The rating agency said supply issues in times of surging demand might sporadically affect generators, however, projects can maintain availability using imported coal, as clarity has emerged on full pass-through of imported coal cost during a short domestic supply. Adequate liquidity and working capital limits are critical to manage increase in costs or some delay in receivables, it added.
“The positive outlook is based on the expected plant load factor of above 65% for FY24 and FY25, better visibility of coal cost pass-through and adequate liquidity,” it said in a statement.
Despite the focus on green energy, coal-based power plants are back in demand as power demand this year has reached record levels and Centre has directed all power plants including imported coal-based plants to run at full capacity. Recently, power minister RK Singh had said that 12 GW of thermal power capacity would be set up in the country by March 2024.

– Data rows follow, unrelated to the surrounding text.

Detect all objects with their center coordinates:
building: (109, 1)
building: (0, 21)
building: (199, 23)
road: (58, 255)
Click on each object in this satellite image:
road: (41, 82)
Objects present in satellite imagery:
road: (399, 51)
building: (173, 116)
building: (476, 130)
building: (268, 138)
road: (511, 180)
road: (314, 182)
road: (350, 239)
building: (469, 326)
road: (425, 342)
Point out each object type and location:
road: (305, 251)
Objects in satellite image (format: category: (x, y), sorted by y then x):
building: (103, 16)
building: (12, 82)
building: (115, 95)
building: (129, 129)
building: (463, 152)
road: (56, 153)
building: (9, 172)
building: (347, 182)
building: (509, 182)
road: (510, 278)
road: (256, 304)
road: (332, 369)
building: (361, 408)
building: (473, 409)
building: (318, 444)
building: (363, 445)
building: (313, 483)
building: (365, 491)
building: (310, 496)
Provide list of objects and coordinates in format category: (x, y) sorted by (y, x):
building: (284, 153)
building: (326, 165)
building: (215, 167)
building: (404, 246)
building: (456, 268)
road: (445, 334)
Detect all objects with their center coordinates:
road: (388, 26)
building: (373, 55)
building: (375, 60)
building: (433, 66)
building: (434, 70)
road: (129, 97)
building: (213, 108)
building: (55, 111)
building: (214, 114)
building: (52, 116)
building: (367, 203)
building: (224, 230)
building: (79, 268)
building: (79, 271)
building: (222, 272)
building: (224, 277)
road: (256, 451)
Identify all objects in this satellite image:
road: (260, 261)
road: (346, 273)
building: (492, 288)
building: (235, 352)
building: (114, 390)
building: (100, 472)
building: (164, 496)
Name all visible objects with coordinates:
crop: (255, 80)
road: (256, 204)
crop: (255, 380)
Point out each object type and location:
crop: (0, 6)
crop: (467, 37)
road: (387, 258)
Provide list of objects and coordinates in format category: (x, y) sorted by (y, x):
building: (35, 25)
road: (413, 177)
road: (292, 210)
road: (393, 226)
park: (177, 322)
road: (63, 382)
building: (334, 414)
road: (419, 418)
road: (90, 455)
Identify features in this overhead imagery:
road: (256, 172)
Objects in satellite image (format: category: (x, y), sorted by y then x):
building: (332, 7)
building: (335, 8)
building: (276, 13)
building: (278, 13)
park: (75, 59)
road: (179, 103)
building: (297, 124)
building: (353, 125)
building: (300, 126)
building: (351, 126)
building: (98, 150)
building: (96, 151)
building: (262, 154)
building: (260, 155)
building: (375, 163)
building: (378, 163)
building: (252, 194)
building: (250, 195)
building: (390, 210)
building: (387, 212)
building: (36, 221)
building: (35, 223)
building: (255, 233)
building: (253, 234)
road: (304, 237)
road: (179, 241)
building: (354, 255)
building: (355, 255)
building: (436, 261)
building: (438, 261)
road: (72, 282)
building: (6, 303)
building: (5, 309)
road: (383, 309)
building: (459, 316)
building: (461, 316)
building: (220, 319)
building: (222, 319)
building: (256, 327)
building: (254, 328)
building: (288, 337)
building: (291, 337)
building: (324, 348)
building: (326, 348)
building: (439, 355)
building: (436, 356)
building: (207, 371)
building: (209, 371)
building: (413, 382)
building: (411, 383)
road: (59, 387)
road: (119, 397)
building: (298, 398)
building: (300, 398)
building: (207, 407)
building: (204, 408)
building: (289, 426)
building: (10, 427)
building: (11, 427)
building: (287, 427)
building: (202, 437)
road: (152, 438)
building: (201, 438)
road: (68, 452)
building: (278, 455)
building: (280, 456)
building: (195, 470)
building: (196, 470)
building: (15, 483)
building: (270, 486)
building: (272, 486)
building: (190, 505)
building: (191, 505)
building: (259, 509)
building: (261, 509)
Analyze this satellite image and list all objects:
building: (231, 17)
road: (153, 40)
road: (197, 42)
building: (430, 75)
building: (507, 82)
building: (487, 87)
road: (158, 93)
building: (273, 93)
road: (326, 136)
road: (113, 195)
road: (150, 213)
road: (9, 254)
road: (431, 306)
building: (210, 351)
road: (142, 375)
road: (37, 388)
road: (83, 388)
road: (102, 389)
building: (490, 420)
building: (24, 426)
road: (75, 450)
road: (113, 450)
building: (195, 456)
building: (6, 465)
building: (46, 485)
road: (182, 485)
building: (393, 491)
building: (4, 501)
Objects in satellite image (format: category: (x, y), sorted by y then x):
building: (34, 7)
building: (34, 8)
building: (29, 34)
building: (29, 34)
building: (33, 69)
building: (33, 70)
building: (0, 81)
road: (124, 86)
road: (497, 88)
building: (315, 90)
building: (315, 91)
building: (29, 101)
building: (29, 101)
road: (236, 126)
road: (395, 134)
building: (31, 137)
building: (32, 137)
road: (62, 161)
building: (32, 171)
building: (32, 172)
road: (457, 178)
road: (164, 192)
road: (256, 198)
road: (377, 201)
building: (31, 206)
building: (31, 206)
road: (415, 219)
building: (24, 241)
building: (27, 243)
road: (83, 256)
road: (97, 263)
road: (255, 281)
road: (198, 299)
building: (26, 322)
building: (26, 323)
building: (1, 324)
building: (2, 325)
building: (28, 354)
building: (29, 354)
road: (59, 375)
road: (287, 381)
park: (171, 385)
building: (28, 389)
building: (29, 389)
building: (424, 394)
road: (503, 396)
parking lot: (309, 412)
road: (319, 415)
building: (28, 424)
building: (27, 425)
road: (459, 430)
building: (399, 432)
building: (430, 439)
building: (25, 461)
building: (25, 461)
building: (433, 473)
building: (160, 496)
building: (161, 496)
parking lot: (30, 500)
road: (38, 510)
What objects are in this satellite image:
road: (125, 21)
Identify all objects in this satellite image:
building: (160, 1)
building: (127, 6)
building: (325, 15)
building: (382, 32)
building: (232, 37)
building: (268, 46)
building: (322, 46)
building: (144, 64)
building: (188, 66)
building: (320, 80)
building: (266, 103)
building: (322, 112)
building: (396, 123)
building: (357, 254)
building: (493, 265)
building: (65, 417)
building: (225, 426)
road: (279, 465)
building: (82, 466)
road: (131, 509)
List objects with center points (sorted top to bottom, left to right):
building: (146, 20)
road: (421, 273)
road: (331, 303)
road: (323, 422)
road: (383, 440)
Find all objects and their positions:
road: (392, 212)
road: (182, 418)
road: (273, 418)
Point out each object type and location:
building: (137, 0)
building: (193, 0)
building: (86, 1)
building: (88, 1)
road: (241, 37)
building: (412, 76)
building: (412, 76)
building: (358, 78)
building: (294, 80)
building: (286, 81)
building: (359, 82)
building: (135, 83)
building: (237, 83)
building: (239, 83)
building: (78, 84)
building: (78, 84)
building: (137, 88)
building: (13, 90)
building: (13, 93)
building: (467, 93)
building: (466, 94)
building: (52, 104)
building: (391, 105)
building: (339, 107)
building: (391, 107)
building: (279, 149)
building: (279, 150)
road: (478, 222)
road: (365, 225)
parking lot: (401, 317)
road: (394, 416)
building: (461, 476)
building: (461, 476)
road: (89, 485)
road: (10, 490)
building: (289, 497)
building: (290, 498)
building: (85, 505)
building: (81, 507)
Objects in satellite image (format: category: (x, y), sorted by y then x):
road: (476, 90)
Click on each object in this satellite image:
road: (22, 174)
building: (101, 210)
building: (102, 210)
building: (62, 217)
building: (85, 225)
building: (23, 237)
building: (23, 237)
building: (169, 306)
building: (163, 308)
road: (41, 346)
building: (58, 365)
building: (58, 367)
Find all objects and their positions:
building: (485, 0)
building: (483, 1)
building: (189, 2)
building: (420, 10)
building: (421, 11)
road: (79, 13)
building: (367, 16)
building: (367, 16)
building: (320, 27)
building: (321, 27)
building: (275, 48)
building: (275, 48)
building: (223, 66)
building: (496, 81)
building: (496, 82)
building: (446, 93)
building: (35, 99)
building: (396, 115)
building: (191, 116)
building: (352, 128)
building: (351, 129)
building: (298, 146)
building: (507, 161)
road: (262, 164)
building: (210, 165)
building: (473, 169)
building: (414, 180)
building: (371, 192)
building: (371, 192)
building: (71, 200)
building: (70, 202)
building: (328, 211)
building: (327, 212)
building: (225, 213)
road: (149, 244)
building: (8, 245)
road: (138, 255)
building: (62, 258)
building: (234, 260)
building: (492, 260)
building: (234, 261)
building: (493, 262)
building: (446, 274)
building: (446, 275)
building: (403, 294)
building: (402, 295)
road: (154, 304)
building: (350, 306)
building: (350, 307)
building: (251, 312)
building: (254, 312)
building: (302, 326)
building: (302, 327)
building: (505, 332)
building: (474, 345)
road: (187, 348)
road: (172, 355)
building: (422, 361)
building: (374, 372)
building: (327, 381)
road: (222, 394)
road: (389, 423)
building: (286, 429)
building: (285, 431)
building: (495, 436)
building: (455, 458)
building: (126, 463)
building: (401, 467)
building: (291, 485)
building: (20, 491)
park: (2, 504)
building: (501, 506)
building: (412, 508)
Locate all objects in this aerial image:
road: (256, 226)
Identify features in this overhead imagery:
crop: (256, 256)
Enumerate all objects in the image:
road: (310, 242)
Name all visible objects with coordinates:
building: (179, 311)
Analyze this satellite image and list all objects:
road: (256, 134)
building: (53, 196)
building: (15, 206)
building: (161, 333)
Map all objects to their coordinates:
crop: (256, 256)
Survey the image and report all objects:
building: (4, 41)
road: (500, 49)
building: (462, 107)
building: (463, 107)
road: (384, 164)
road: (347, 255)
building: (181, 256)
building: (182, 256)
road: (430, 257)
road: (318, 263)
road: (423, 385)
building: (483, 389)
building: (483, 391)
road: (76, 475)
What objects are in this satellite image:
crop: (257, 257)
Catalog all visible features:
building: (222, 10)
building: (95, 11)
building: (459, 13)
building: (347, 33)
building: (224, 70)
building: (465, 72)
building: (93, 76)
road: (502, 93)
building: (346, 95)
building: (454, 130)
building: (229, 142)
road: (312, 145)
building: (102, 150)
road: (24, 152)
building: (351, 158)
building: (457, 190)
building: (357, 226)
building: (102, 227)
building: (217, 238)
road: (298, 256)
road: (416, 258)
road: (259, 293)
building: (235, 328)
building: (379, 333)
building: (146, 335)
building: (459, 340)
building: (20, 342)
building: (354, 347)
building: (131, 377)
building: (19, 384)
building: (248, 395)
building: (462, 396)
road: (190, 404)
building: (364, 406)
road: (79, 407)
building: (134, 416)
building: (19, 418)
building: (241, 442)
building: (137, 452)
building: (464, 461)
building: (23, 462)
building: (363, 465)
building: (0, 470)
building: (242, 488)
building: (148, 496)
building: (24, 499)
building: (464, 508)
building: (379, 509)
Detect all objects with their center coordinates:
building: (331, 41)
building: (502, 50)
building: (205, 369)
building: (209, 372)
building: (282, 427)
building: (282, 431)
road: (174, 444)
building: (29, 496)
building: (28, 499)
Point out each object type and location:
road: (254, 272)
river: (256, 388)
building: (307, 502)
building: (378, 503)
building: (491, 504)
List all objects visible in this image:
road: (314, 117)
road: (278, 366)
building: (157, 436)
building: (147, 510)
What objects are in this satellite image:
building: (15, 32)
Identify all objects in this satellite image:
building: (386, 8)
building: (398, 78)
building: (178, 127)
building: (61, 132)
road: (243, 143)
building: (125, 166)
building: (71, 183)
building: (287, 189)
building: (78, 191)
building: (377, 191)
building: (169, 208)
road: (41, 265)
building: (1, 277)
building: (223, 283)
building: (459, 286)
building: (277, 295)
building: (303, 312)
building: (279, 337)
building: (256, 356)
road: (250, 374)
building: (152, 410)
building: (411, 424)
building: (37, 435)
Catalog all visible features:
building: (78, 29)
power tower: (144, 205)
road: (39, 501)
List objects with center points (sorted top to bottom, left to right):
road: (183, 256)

On the energy infrastructure as a whole, India Rating has observed significant moderation in the receivables cycle across counterparties after the implementation of the LPS rules, 2022, leading to an improvement in liquidity profile of projects having weak counterparties. State of internal liquidity compared to the strength and diversification of counterparties continues to be a key rating factor for all generation assets, it said.
“There has been an increase in the tender activity on the renewables front with auctioned capacity in 1HFY24 already exceeding the total capacity auctioned in FY23. However, execution challenges remain with land acquisition and transmission connectivity being critical, as commodity prices are moderating,” it said.
It continued with the stable rating outlook, for solar power projects as they continue to have stable operations, adequate debt service coverage and comfortable internal liquidity. “The significant fall in module prices over the past six months is positive for under-construction projects; however, timely project completion is critical in view of the slowdown in capacity addition observed in 1HFY24 compared to previous year,” the statement said.
It, however, assigned a negative rating outlook for wind power projects as they continue to be marred by generation variability. India Ratings expects wind power generation in FY24 to be at levels similar to FY23.
It noted that elimination of reverse auction is likely to allow developers bid with a better risk-return profile and improve the capacity addition in the medium term.